Il centro-sinistra ha contestato la scelta della premier, sfidandola, con il presidente del Pd Bonaccini, ad andare subito ad elezioni anticipate; ma nel campo largo diversi problemi politici restano aperti. Anzi-tutto fa discutere la scelta di una guida a quattro (Schlein, Conte, Bonelli, Fratoianni), con l’esclusione di riformisti e centristi (a cominciare da Renzi); questi potranno aggiungersi successivamente, con un ruolo ovviamente consultivo. Questa linea di sinistra, sostenuta nella direzione dem dal capogruppo al Senato Boccia, è stata contestata dal leader della componente catto-dem Delrio, che ha ricordato le origini pluraliste del partito, nato dalla confluenza di post-comunisti, popolari, ambientalisti. Ma Delrio è rimasto inascoltato, né è stato incoraggiato dalla partecipazione della Schlein al Gay-Pride di Milano ove, accanto alla giusta condanna dell’omofobia, la piattaforma programmatica prevedeva il matrimonio egualitario, la maternità surrogata, l’eutanasia (modello Associazione Coscioni), l’aborto “costituzionale” …
Il “campo largo”, con questa netta scelta a sinistra, sembra ripercorrere la strada di Occhetto, il segretario Ds che rifiutò nel 1994 l’alleanza con Martinazzoli (Popolari), convinto di farcela da solo. È infine sempre aperta la questione delle “primarie”: la Schlein ha chiesto l’appoggio di Prodi, Conte partecipa ai convegni con D’Alema, Renzi chiede la presenza di un riformista (la sindaca di Genova, Silvia Salis).

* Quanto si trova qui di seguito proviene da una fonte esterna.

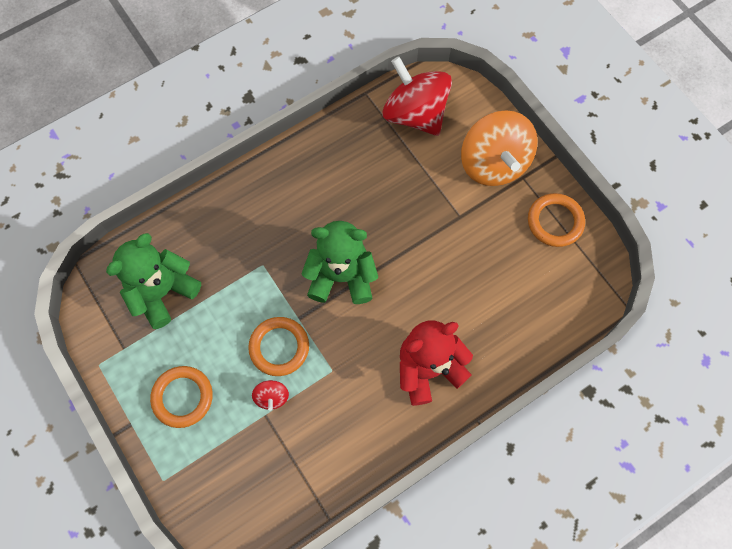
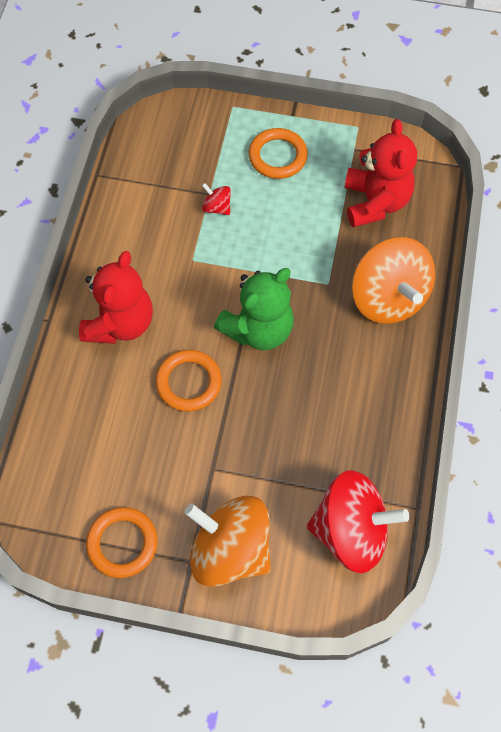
camera: 135 degrees right, 5 degrees down
green teddy bear [106,233,201,329] -> red teddy bear [344,119,417,228]
orange ring [248,317,309,376] -> orange ring moved to [155,350,222,412]
none -> orange spinning top [352,237,435,324]

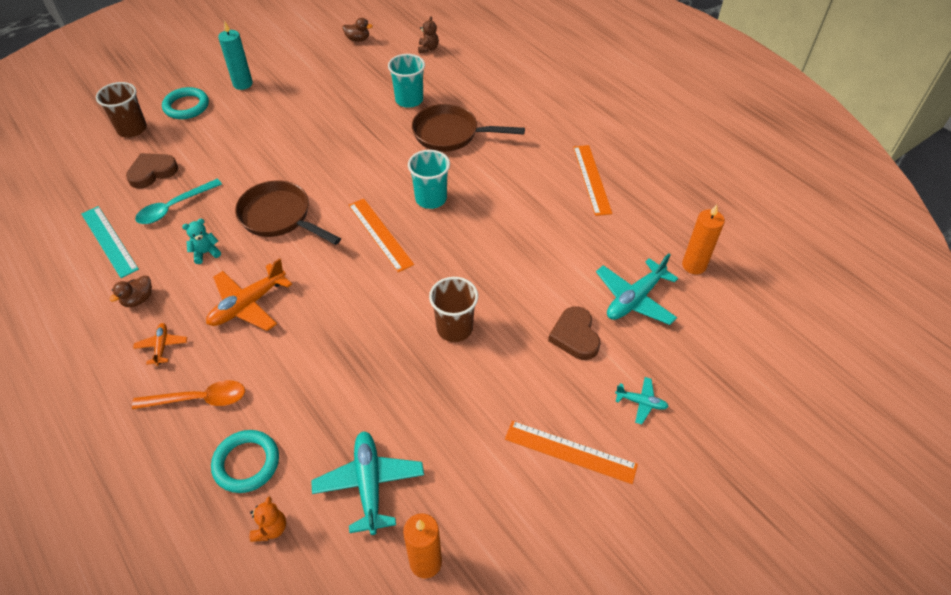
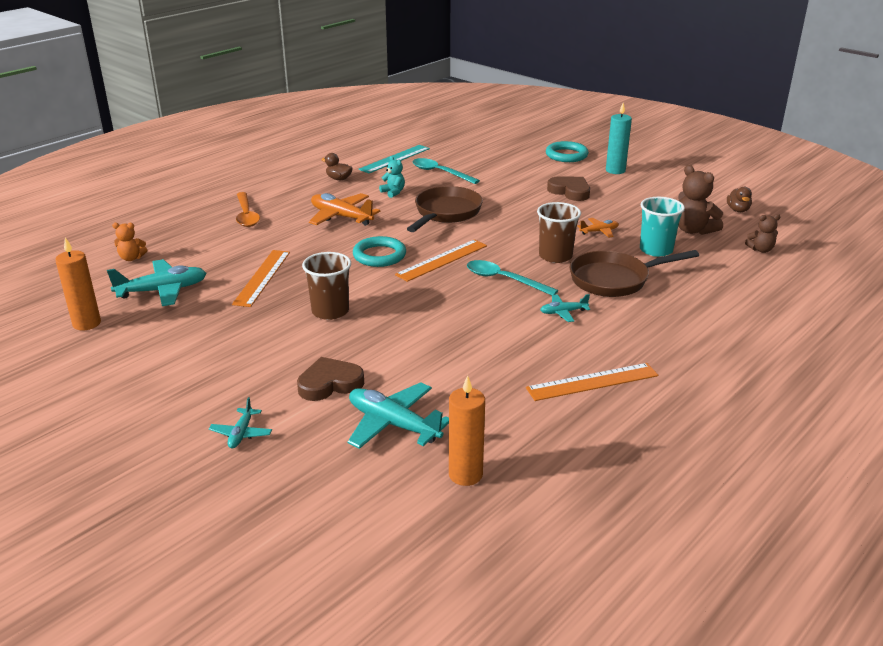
camera: 80 degrees right, 20 degrees down
brown cup [96,82,147,138] -> brown cup moved to [537,202,581,263]
brown heart [126,153,178,189] -> brown heart moved to [547,176,590,201]
orange plane [133,323,187,366] -> orange plane moved to [578,218,619,238]
turquoise ring [211,430,279,493] -> turquoise ring moved to [353,236,406,267]
turquoise cup [408,150,450,209] -> turquoise spoon [467,260,558,295]
brown pan [412,104,525,152] -> brown pan turned 105 degrees counterclockwise [569,250,699,297]
orange ruler [505,421,638,484] -> orange ruler moved to [232,250,290,307]
none -> turquoise plane [540,294,590,322]
none -> brown teddy bear [678,165,723,235]

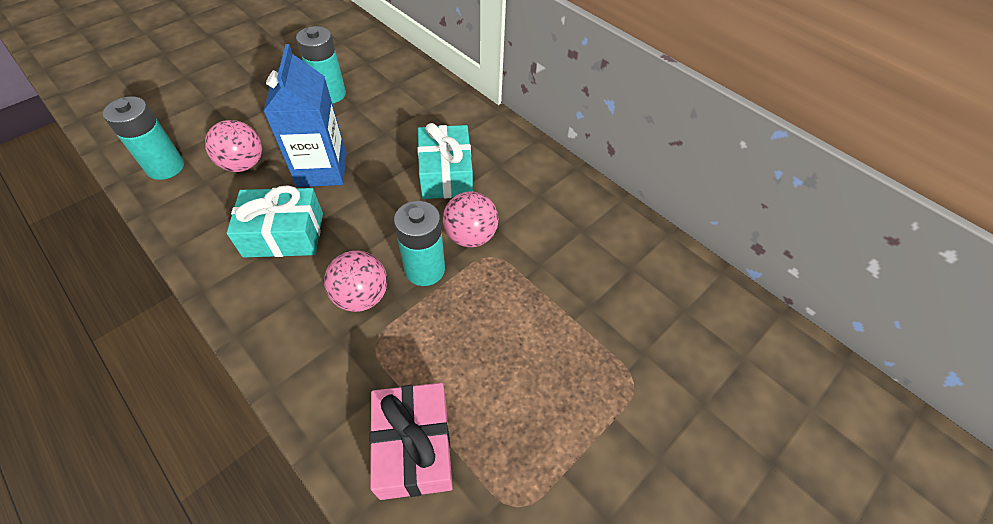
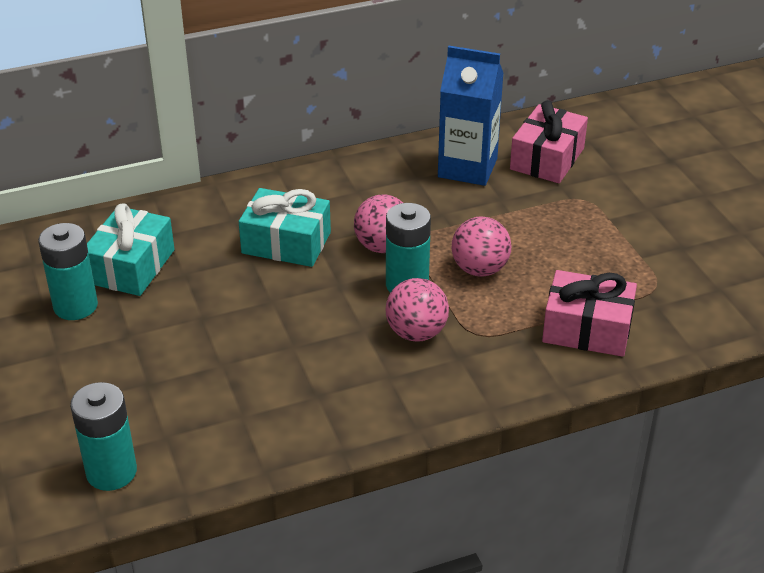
camera: 65 degrees left, 15 degrees down
pink ball [205,120,262,172] -> pink ball moved to [452,217,512,277]
turquoise gift [227,185,323,257] -> turquoise gift moved to [87,203,175,296]
blue carton [263,44,347,187] -> blue carton moved to [438,46,504,186]
none -> pink gift [510,100,588,183]

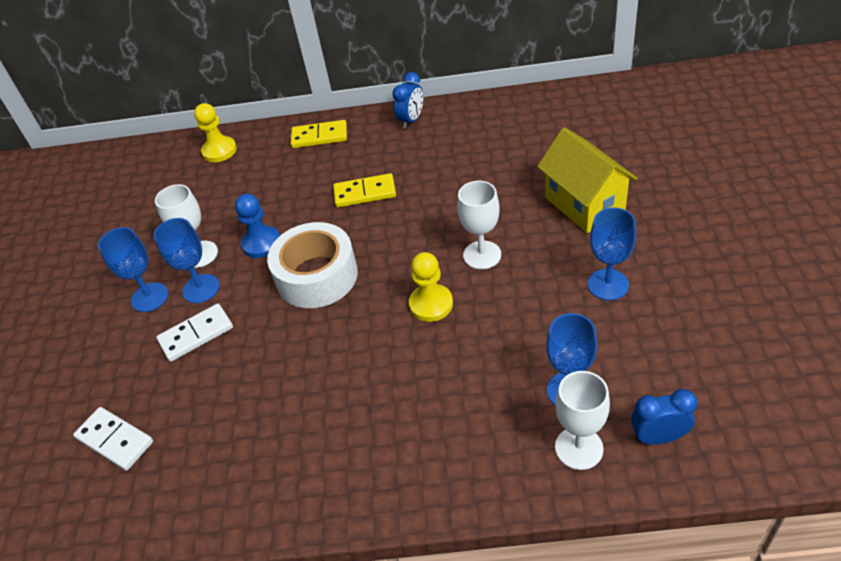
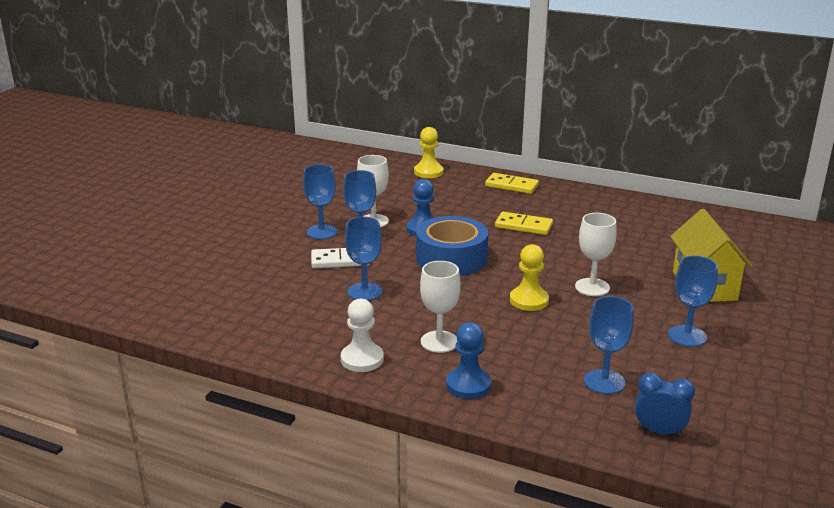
camera: 20 degrees right, 20 degrees down
white domino [73,407,153,471] -> none
white tape [267,222,358,308] -> blue tape [416,216,488,276]
blue clock [392,72,423,129] -> none
white goblet [555,371,610,470] -> white goblet moved to [420,261,461,353]
none -> white pawn [341,299,384,372]
none -> blue goblet [345,217,382,301]
none -> blue pawn [446,322,491,399]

Manca nei due Poli, mentre si parla di elezioni, la proposta programmatica, il disegno di società. Emerge lo scontro bipolare destra-sinistra, come negli USA, con il prevalere dei leader, del personalismo “mediatico”.
La legislatura rischia un brusco declino senza un recupero della politica come servizio al Paese, con il “bene comune” prima degli interessi di partito.